Thinking the books and photos an affectation, Halsman asked Marilyn about Duse. To his surprise, she revealed a depth of knowledge about the legendary actress. The photographer also noticed a pair of dumbbells lying on the floor. Marilyn said she used the weights to strengthen her torso and flatten her stomach.

Halsman's photos of Marilyn were sensational enough for Life's editors to center the whole story around her and to put her on the cover. The article intoned, "Every so often, more in hope than conviction, Hollywood announces the advent of a sensational new glamor girl, guaranteed to entice people from all lands to the box office. Usually the sensation fizzles. But today the most respected studio seers, in a crescendo of talk unparalleled since the debut of Rita Hayworth, are saying that the genuine article is here at last: a sturdy blonde named Marilyn Monroe."

Later that year, an article in Time magazine profiled Marilyn, the most talked-about starlet in Hollywood, and claimed that she was receiving over 5,000 letters a week from "smitten admirers." Soldiers stationed on the Aleutian Islands voted her "the girl most likely to thaw out Alaska," while a whole battalion in Korea volunteered to marry her.

Students in the 7th Divisional Medical Corps elected her "the girl they would most like to examine." The article also commented on the effect her popularity and publicity had had on the box-office tally of her latest films. Some exhibitors showing Clash by Night, for example, were luring more fans to their theaters by putting Marilyn's name at the top of the marquee, instead of star Barbara Stanwyck's.

The article also offered some of Marilyn's oft-repeated quotes: When asked if she really had nothing on in the famous calendar photos, Marilyn replied, "I had the radio on." When asked what she wore to bed, Marilyn said with a straight face, "Chanel No. 5."

Marilyn courted the members of the press, playing them as a skilled musician plays an instrument. The Time magazine article and similar ones -- combining anecdotes about Marilyn's popularity with her witty remarks -- reinforced her image as a hot blonde bombshell who was disarmingly guileless.

The publicity blitz that surrounded Marilyn in 1952 generated respectable box-office receipts for all of her films released that year. After Clash by Night, she appeared in secondary roles in a handful of films released by Fox, most of them comedies.

Monkey Business cast Marilyn as a ­ good-looking but incompetent secretary. Although peripheral to the main action of the plot, Marilyn made the most of her amusing scenes with star Cary Grant.

We're Not Married featured Marilyn and costar David Wayne as one of five couples who discover they were never legally married. The anthology film O. Henry's Full House contained adaptations of five separate stories by American writer O. Henry. In Marilyn's episode, entitled "The Cop and the Anthem," she portrays a young, sensitive streetwalker opposite the renowned Charles Laughton.

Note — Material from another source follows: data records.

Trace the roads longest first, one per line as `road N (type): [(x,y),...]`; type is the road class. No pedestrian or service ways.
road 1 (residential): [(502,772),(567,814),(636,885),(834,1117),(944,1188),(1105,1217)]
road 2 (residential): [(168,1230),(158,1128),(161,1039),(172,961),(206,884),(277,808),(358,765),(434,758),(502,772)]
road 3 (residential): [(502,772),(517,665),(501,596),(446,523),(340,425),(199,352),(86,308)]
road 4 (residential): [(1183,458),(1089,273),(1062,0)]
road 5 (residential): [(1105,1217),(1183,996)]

Marilyn compared the experience of working with Laughton to having an audience with God, though she and the mighty actor got along quite well. Despite the film's respectable literary source, it was not well received, primarily due to the uneven quality of the different episodes.

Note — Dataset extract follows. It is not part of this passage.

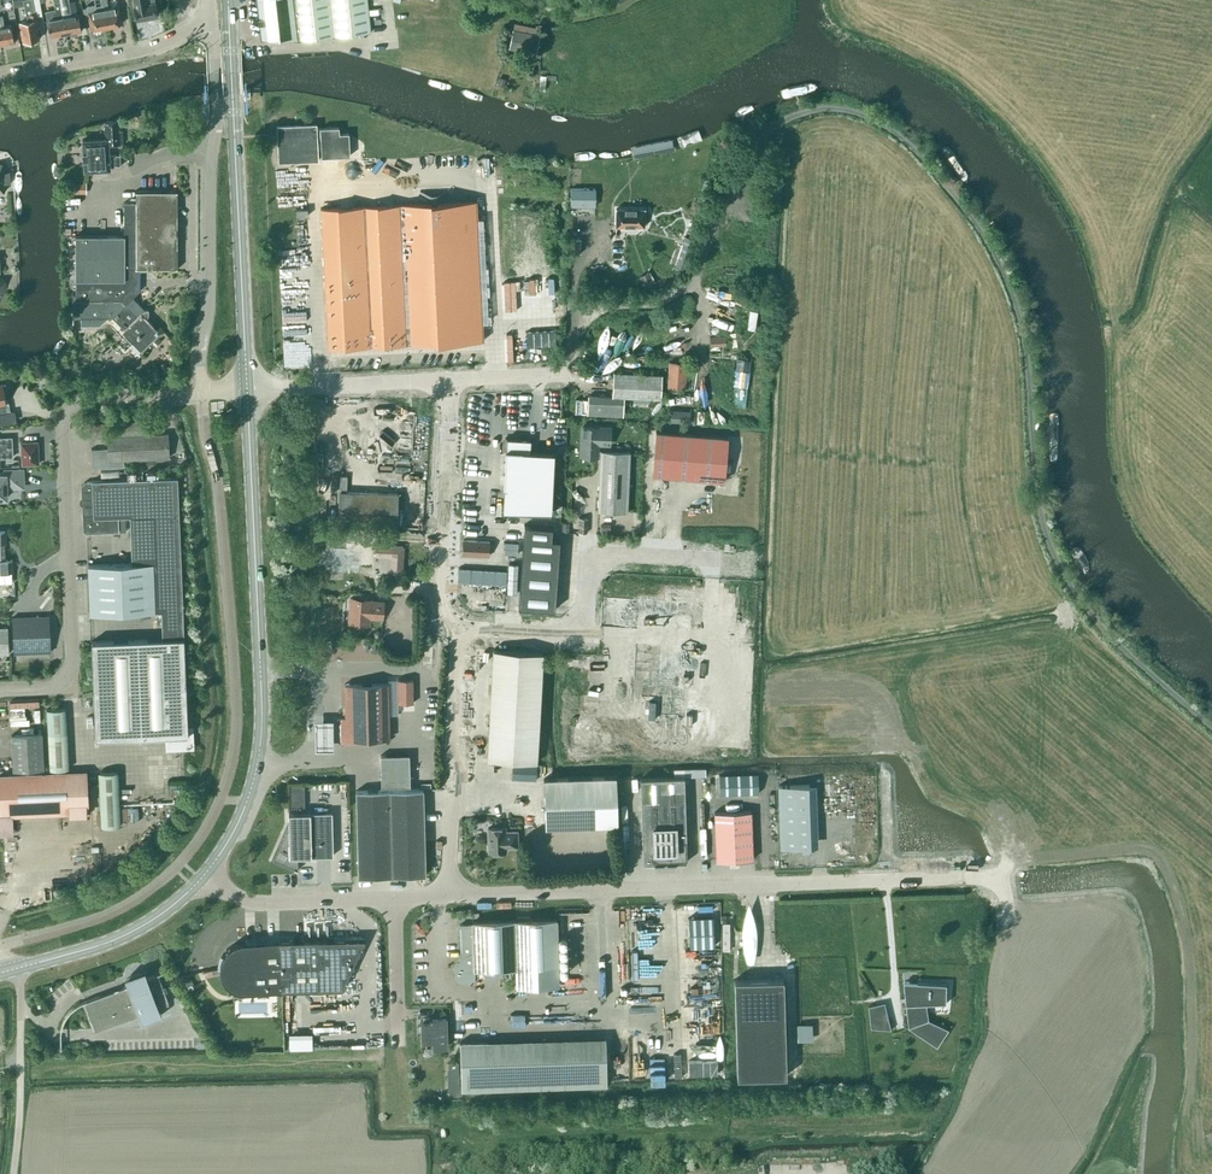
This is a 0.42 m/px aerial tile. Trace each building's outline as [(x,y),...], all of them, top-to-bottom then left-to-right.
[(32,5),(25,6),(28,21),(20,22),(24,41),(40,38),(38,27),(40,27),(38,15),(42,14),(39,0),(31,0),(32,5)] [(52,10),(53,18),(47,19),(50,36),(66,33),(60,0),(54,0),(55,10),(52,10)] [(70,7),(67,8),(66,0),(60,0),(66,33),(81,31),(78,14),(71,15),(70,7)] [(96,10),(88,12),(91,29),(107,26),(102,0),(96,0),(97,4),(95,4),(96,10)] [(107,26),(122,23),(119,6),(109,8),(107,0),(102,0),(107,26)] [(159,16),(156,2),(149,3),(148,0),(134,0),(137,20),(159,16)] [(262,38),(298,38),(299,38),(371,32),(368,0),(258,0),(262,38)] [(5,25),(3,17),(3,14),(0,15),(0,41),(1,45),(15,43),(11,24),(5,25)] [(524,39),(526,32),(514,29),(512,36),(511,36),(509,44),(538,50),(539,42),(524,39)] [(145,126),(142,114),(135,116),(138,128),(145,126)] [(109,156),(109,145),(119,144),(118,119),(105,122),(105,133),(106,133),(106,138),(82,139),(84,171),(110,169),(110,167),(121,166),(120,155),(109,156)] [(316,123),(277,125),(279,161),(318,160),(316,123)] [(9,184),(8,170),(0,166),(0,190),(9,184)] [(570,188),(570,206),(596,206),(596,188),(570,188)] [(177,192),(136,191),(136,202),(138,269),(176,269),(176,244),(178,244),(179,245),(183,242),(180,239),(176,239),(177,192)] [(328,348),(484,340),(477,200),(321,208),(328,348)] [(72,293),(72,323),(73,323),(73,318),(81,318),(81,326),(100,327),(108,319),(109,320),(112,317),(127,332),(124,335),(132,342),(135,340),(143,348),(140,350),(141,351),(157,335),(160,338),(165,332),(160,327),(158,329),(145,316),(148,313),(151,317),(151,316),(133,297),(138,292),(138,269),(136,202),(124,202),(124,235),(76,235),(75,293),(72,293)] [(616,208),(616,226),(644,226),(645,209),(616,208)] [(569,214),(568,236),(580,236),(581,214),(569,214)] [(675,266),(685,269),(695,239),(686,236),(675,266)] [(648,271),(640,276),(646,287),(654,282),(648,271)] [(528,326),(528,341),(558,340),(557,325),(528,326)] [(713,328),(712,341),(727,341),(728,329),(713,328)] [(738,354),(737,383),(751,383),(751,355),(738,354)] [(686,388),(687,362),(669,361),(668,387),(686,388)] [(46,369),(35,369),(36,380),(47,380),(46,369)] [(588,395),(588,401),(587,414),(624,416),(625,396),(661,398),(662,374),(614,371),(612,396),(588,395)] [(6,384),(6,383),(0,384),(0,424),(16,421),(14,411),(10,411),(9,402),(6,403),(3,385),(6,384)] [(690,423),(691,410),(671,409),(670,421),(690,423)] [(145,434),(144,421),(90,424),(90,437),(108,436),(108,448),(91,449),(92,467),(124,466),(124,459),(169,457),(168,433),(145,434)] [(599,456),(600,445),(611,445),(611,426),(580,425),(579,456),(599,456)] [(656,431),(652,474),(725,480),(728,437),(656,431)] [(13,457),(12,437),(0,438),(0,457),(13,457)] [(502,509),(550,512),(553,452),(529,450),(530,438),(506,437),(502,509)] [(38,442),(22,443),(23,464),(38,464),(38,442)] [(598,511),(627,512),(630,452),(601,450),(598,511)] [(5,474),(0,475),(0,498),(7,498),(6,487),(24,486),(23,470),(5,471),(5,474)] [(93,690),(185,686),(183,637),(183,611),(177,477),(136,479),(136,472),(128,472),(128,479),(92,480),(92,482),(84,482),(81,485),(82,511),(83,512),(83,530),(87,532),(118,531),(118,516),(130,516),(132,563),(88,565),(89,614),(161,611),(163,638),(159,638),(91,641),(93,690)] [(338,521),(396,524),(396,522),(402,522),(403,508),(397,508),(398,494),(339,491),(338,521)] [(588,518),(579,517),(578,532),(587,532),(588,518)] [(524,524),(518,607),(555,609),(560,539),(551,538),(552,526),(524,524)] [(0,572),(13,572),(13,559),(1,560),(1,544),(6,543),(5,531),(0,531),(0,572)] [(346,573),(347,565),(371,566),(372,544),(366,543),(366,536),(354,535),(354,543),(347,542),(347,547),(350,549),(352,549),(352,551),(347,551),(348,548),(331,547),(329,572),(346,573)] [(495,551),(504,551),(505,537),(495,537),(495,551)] [(462,554),(489,556),(490,541),(463,540),(462,554)] [(394,572),(402,573),(404,546),(377,544),(376,553),(395,554),(394,572)] [(517,606),(518,593),(508,593),(508,606),(517,606)] [(369,599),(353,598),(351,623),(367,624),(368,616),(383,617),(384,603),(369,602),(369,599)] [(636,643),(634,677),(632,677),(632,682),(634,682),(633,696),(659,697),(656,744),(691,746),(693,714),(686,713),(692,608),(698,609),(699,602),(639,599),(636,643)] [(49,617),(13,619),(14,655),(50,654),(49,617)] [(8,653),(7,627),(0,627),(0,653),(8,653)] [(539,729),(539,726),(543,652),(493,649),(490,723),(487,759),(537,762),(539,729)] [(398,679),(398,703),(413,703),(413,679),(398,679)] [(364,742),(364,739),(390,738),(389,683),(345,684),(346,717),(341,717),(342,742),(364,742)] [(187,725),(185,686),(93,690),(95,738),(165,735),(166,749),(193,748),(192,725),(187,725)] [(42,695),(11,696),(12,722),(43,721),(42,695)] [(66,709),(47,710),(50,769),(69,768),(66,709)] [(320,720),(316,720),(316,750),(321,750),(333,750),(333,720),(320,720)] [(11,735),(13,769),(44,768),(42,733),(11,735)] [(599,736),(599,747),(608,747),(608,736),(599,736)] [(410,786),(409,754),(380,755),(381,786),(410,786)] [(512,777),(536,779),(537,763),(513,762),(512,777)] [(13,834),(12,817),(88,813),(86,771),(64,772),(0,775),(0,835),(13,834)] [(101,825),(121,824),(118,771),(99,772),(101,825)] [(615,775),(544,778),(545,826),(617,824),(615,775)] [(640,778),(643,863),(687,861),(684,777),(640,778)] [(292,802),(306,802),(306,778),(292,779),(292,802)] [(820,838),(818,778),(812,778),(813,839),(820,838)] [(781,847),(812,846),(809,784),(779,785),(781,847)] [(422,789),(355,792),(358,878),(425,875),(422,789)] [(751,811),(714,812),(716,861),(753,859),(751,811)] [(288,824),(273,859),(297,870),(298,870),(295,868),(295,856),(333,856),(332,812),(288,813),(288,824)] [(506,852),(506,847),(517,847),(517,831),(505,832),(505,827),(488,828),(489,852),(506,852)] [(713,917),(688,918),(690,947),(714,946),(713,917)] [(559,985),(557,918),(472,921),(472,924),(460,925),(461,962),(458,963),(453,968),(453,977),(458,982),(470,982),(475,976),(474,970),(515,968),(516,986),(559,985)] [(342,1013),(379,1012),(377,938),(327,939),(328,945),(244,947),(244,941),(241,942),(235,943),(231,945),(228,948),(225,951),(223,955),(221,958),(220,963),(220,965),(220,969),(221,973),(221,976),(223,979),(225,982),(228,985),(231,987),(234,989),(238,990),(242,991),(246,991),(341,989),(342,1013)] [(663,960),(633,961),(633,990),(664,989),(663,960)] [(60,1048),(61,1048),(61,1034),(61,1031),(61,1029),(62,1027),(63,1023),(64,1021),(65,1019),(66,1017),(67,1016),(68,1015),(69,1013),(71,1011),(72,1009),(73,1008),(76,1006),(79,1004),(82,1003),(84,1003),(94,1029),(138,1012),(142,1022),(162,1015),(158,1005),(168,1001),(158,973),(148,978),(145,971),(125,979),(128,985),(83,1002),(81,1003),(79,1004),(76,1006),(74,1007),(73,1008),(72,1009),(70,1011),(68,1013),(67,1015),(65,1017),(64,1019),(63,1020),(62,1022),(62,1025),(61,1027),(61,1029),(60,1031),(60,1034),(60,1048)] [(786,1076),(783,978),(734,980),(738,1077),(786,1076)] [(947,1003),(948,984),(905,981),(909,1027),(938,1047),(949,1028),(930,1020),(927,1004),(947,1003)] [(885,1002),(869,1005),(872,1027),(891,1029),(885,1002)] [(426,1022),(420,1022),(421,1039),(423,1039),(423,1050),(437,1049),(437,1047),(446,1047),(446,1046),(445,1046),(445,1020),(445,1019),(436,1019),(436,1016),(426,1017),(426,1022)] [(814,1035),(814,1018),(800,1019),(801,1035),(814,1035)] [(461,1091),(607,1086),(606,1037),(460,1042),(461,1091)] [(449,1091),(459,1091),(458,1062),(448,1062),(449,1091)]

The best of this modest series of films is probably Monkey Business, a madcap screwball comedy directed by Howard Hawks. Marilyn is featured as Charles Coburn's secretary, Lois Laurel.

One of the picture's running gags is Lois's complete lack of secretarial skills, and that she has been hired only for her obvious physical attributes. Coburn repeatedly barks to Marilyn, "Find someone to type this!" Cary Grant and Ginger Rogers starred in Monkey Business, which was written by top-notch scriptwriters Ben Hecht, I.A.L. Diamond, and Charles Lederer.

Though none of these comedies were considered major releases, most of them feature big-name actors and the handiwork of well-respected directors and scriptwriters -- a step up from the quality of films Marilyn had appeared in just the year before.

Despite her continued disappointment over the caliber of her roles, Marilyn was more secure in the industry at this juncture than she had ever been in the past. There was a logical progression to her career after she landed her second Fox contract, though Marilyn was worried -- and rightly so -- about the sameness of her roles.